This is sort of quick follow up on my recent post asking why more bankers (or even any) are not in jail. Today on the New York Times Op-Ed page there is a column by Joseph Hallinan, a former Wall Street Journal reporter who is trying to sell a book he has written called "Why We Make Mistakes." The column, "The Young and the Perceptive" is fundamentally wrong in so many ways as to take the breath away.
The premise of the article is that those on Wall Street who caused the financial meltdown made "mistakes" and that "hedge-fund managers, bankers and others misread the danger involved in many of their investments, but they misread them in the same way." Of course, as anyone who has read "The Big Short" knows, there were a number of people who not only saw the problem but were screaming at the top of their lungs about it and betting lots of money that they were right. Nor were the shorts the only ones. The government was warned and ignored those warnings under pressure from the banks. The Federal Reserve was also warned but did nothing. So why were all of the warnings were ignored. The bankers ignored them because they had every incentive to ignore them and keep doing what they were doing. They were making tons of money and the fact that what they were doing might bring down their firm or the economy tomorrow simply did not matter because they were raking in tens or hundreds of millions today. Elected officials ignored the warnings for the same reasons -- the banks basically owned (and own) way to many of them, paying in the form of campaign contributions. The regulators ignored it because they are essentially the same people as the bankers, want to work at the banks some day, and don't want to rock the boat. So the whole premise that the financial melt down was a "mistake" that was "missed" is puerile.
From there the column just gets stupider, suggesting that the solution is to have kids look at what Wall Street is doing based on a handful of anecdotes in which kids noticed errors. Look, my son also once spotted an error in a text book, but that does not mean he would have been able to figure out the problem in a synthetic CDO.

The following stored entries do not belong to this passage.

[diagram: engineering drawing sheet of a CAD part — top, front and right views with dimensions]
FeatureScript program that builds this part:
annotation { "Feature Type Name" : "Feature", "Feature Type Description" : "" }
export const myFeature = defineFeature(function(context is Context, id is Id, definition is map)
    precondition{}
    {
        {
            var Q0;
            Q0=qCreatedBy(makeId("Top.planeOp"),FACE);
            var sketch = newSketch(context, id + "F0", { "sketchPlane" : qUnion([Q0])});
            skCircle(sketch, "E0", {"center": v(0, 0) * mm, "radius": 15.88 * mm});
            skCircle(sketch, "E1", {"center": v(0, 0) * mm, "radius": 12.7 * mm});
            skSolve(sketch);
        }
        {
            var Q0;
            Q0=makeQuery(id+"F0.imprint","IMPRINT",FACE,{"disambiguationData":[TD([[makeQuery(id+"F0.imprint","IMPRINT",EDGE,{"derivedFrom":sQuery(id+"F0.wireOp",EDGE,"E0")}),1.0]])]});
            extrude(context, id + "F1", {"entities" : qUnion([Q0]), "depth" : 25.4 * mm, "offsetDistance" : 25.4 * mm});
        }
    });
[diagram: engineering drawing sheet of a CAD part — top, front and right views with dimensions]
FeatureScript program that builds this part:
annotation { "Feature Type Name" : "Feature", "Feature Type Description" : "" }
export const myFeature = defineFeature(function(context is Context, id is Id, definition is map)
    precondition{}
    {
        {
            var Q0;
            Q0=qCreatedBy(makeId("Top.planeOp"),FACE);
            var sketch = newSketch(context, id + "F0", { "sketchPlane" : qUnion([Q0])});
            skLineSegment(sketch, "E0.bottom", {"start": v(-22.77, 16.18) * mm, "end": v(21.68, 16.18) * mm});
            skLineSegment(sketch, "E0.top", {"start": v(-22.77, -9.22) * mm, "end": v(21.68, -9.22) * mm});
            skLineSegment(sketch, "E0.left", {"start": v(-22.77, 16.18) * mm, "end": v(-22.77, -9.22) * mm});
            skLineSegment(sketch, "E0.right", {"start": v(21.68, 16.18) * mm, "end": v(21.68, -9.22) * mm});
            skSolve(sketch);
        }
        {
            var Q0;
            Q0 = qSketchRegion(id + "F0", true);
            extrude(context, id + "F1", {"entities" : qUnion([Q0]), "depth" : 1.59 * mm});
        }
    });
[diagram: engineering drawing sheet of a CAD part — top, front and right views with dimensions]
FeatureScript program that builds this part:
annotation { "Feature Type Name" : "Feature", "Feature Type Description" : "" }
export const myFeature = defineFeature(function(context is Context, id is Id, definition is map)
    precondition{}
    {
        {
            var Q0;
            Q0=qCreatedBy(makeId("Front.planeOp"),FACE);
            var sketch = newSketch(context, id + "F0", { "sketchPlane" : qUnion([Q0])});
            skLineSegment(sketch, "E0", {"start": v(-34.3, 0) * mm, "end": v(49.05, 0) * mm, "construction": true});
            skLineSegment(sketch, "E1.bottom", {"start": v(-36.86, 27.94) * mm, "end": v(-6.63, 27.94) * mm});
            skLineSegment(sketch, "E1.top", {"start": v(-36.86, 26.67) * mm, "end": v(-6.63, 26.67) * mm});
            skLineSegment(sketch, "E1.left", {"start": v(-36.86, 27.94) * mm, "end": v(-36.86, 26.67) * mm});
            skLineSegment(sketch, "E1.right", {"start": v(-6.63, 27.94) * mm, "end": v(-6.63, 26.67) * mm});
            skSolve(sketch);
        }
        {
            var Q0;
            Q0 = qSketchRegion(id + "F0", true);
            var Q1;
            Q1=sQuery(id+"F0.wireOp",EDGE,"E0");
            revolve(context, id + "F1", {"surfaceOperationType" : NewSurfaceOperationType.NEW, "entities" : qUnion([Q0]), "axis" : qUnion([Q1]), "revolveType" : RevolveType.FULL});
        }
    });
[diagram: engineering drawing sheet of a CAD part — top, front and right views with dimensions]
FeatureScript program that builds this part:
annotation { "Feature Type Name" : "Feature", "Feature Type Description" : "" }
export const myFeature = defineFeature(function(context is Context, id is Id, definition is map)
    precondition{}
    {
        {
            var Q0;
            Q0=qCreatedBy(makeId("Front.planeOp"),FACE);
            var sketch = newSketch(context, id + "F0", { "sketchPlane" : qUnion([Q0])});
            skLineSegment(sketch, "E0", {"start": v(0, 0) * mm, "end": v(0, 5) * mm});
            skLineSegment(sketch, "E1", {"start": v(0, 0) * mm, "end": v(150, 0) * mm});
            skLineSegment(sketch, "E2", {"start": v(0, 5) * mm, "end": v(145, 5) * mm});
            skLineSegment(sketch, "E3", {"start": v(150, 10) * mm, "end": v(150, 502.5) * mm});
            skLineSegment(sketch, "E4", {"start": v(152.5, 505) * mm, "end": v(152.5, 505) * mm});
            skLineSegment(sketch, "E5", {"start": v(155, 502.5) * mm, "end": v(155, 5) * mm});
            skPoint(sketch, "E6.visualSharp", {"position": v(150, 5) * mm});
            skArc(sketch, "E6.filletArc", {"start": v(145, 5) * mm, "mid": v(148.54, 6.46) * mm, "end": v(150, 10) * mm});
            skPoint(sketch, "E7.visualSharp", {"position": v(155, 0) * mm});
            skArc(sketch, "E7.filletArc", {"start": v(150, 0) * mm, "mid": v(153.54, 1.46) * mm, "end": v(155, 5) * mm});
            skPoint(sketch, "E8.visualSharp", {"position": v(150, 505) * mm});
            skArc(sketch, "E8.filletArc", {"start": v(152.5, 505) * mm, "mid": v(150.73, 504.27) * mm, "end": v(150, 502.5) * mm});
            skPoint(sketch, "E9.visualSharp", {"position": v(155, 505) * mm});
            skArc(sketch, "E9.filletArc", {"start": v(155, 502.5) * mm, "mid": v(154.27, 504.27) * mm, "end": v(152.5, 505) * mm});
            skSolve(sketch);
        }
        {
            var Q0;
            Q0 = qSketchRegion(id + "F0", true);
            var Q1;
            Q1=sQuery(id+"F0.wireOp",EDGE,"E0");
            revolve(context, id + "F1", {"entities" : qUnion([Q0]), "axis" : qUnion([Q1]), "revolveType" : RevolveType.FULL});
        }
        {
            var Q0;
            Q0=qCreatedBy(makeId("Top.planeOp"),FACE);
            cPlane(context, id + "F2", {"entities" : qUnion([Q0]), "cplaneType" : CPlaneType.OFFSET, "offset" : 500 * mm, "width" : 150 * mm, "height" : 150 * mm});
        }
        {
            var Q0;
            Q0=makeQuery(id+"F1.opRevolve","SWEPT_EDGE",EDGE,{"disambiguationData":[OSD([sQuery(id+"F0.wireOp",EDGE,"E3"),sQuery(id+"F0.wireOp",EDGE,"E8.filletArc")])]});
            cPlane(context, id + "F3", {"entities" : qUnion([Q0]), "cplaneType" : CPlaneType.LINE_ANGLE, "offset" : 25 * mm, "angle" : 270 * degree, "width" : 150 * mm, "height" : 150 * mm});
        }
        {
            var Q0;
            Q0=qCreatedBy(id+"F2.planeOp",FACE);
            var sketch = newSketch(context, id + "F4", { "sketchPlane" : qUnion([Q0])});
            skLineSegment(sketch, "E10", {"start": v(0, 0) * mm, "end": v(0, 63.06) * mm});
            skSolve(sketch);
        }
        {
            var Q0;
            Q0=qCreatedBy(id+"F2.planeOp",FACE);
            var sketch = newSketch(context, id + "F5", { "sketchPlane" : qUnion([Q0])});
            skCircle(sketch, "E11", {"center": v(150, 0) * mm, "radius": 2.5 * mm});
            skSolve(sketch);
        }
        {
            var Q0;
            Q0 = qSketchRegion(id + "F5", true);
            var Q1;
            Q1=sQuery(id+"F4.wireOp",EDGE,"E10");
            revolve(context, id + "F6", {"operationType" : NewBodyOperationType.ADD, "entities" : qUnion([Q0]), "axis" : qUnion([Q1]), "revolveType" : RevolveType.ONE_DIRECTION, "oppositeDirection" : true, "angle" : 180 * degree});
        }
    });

There is an arguably reasonable point lurking deep in this mess which is that sometimes an outsider can see errors that those immersed in something miss (this is why, for example, I always try to get someone to read my legal briefs who knows nothing about the case.) But to suggest that this was the problem with the financial meltdown is to willfully ignore the reality of the people who were waiving red flags and the people who ignored them and brought down our economy. The problem was not that no one saw the mistakes at the time. The problem was that those who were making the mistakes were being paid to ignore them and did not care about the consequences for the rest of us.